In 2018, the company changed to its present name.

In March 2020, FIFCO USA named Piotr Jurjewicz as the company's new Chief Marketing Officer.

==Labatt USA==
In 2009, the company purchased Labatt USA, subsidiary of the Canadian Labatt Brewing Company, including the American rights to its core Labatt products (such as Blue, Blue Light, and Labatt 50) and agreed to brew those brands on Labatt USA's behalf until 2012. This sale was mandated by the U.S. Department of Justice for competitive reasons following InBev's merger with Anheuser-Busch, since Budweiser and Labatt Blue were both among the top brands in upstate New York, despite the latter having less than 1% market share in the U.S. overall. The sale did not include U.S. rights to Labatt products not carrying the Labatt label, such as Kokanee or Alexander Keith's, which are now distributed in the U.S. by Anheuser-Busch. Moreover, the underlying intellectual property (such as the Labatt trademarks) remains the property of the Canadian Labatt firm. In addition, the sale did not affect Labatt's Canadian operations in any way; Anheuser-Busch InBev retains full control of the Labatt brand portfolio within Canada.
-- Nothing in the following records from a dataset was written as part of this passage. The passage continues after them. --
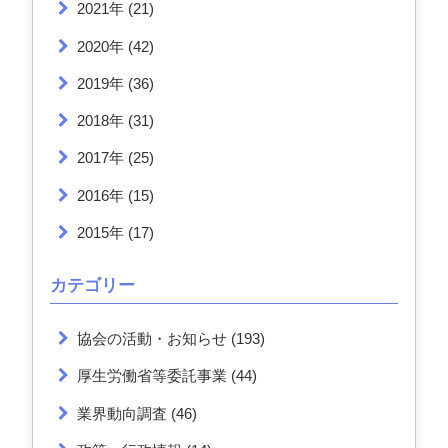
2021年
(21)
2020年
(42)
2019年
(36)
2018年
(31)
2017年
(25)
2016年
(15)
2015年
(17)
カテゴリー
協会の活動・お知らせ
(193)
厚生労働省等委託事業
(44)
業界動向調査
(46)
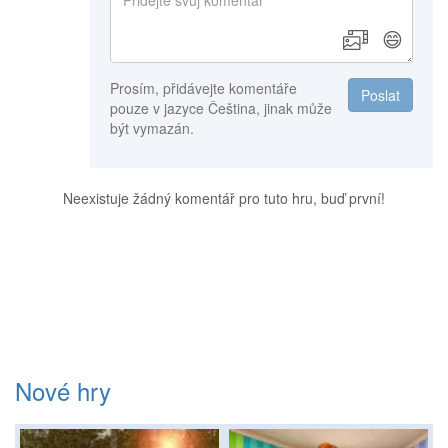
😄
Prosím, přidávejte komentáře
Poslat
pouze v jazyce Čeština, jinak může
být vymazán.
Neexistuje žádný komentář pro tuto hru, buď první!
Nové hry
On April 25, 2017, Labatt USA and Pegula Sports and Entertainment partnered on a project to develop the Pegula owned 79 Perry Street in the Cobblestone District in Buffalo into a mixed-use facility, including a small test brewery called the "Labatt House", a restaurant called "The Draft Room", and retail, commercial and residential space. The company relocated its Labatt USA headquarters from Fountain Plaza to the building's second floor in November 2018 and PSE moved its headquarters to the building's third and fourth floor in 2019.